Treat LLMs as 'naive interns'
A trending thought piece suggests that for reliable AI workflows, large language models should be treated as "naive interns" rather than experts. This approach emphasizes providing LLMs with strong structural guardrails and breaking down complex tasks into a graph of smaller, verifiable calls. The goal is to build robust systems by managing the model's inherent non-determinism.

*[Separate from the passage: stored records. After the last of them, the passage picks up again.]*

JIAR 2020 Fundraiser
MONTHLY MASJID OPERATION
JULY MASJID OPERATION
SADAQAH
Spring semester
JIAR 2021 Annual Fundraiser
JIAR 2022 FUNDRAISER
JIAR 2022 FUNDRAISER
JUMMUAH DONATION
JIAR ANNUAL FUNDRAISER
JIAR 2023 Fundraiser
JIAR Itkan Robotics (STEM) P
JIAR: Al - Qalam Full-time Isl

- This approach is part of a broader shift from "prompt engineering" to "flow engineering," where developers focus on designing robust, multi-step workflows for LLMs. Frameworks like LangChain and LlamaIndex provide the tools to build these chains of reasoning, manage tools, and structure outputs, making them more predictable. - Non-determinism in LLMs arises from factors like floating-point arithmetic and the variable batching of user requests on servers, which can change computation order and thus the final output. Techniques to manage this include using low "temperature" settings to reduce randomness in responses and implementing batch-invariant computation methods. - A key technique for providing guardrails is to structure complex problems as a graph, where the LLM is guided through a series of steps (nodes) to solve a problem. This can be combined with Retrieval-Augmented Generation (RAG) over a knowledge graph (GraphRAG) to ensure the model's reasoning is grounded in factual, interconnected data, which is especially effective for multi-hop questions. - Andrej Karpathy, a prominent AI researcher, has advocated for similar reliability-focused architectures, such as his "LLM Council" concept. This approach involves querying multiple different AI models simultaneously, having them critique each other's responses, and then synthesizing a final, more reliable answer, mimicking a human board meeting. - The "programming, not prompting" philosophy is embodied by frameworks like DSPy from Stanford NLP, which abstracts away hand-crafted prompts into programmable modules. DSPy uses optimizers to automatically fine-tune the prompts and even model weights based on performance metrics, creating a more maintainable and self-improving system. - The "naive intern" analogy highlights that while LLMs can generate creative and novel ideas, human oversight is critical to validate the correctness and efficiency of their outputs. Engineers must be able to distinguish between functional and optimal solutions, as LLMs can hallucinate or produce logically flawed code without understanding the underlying requirements.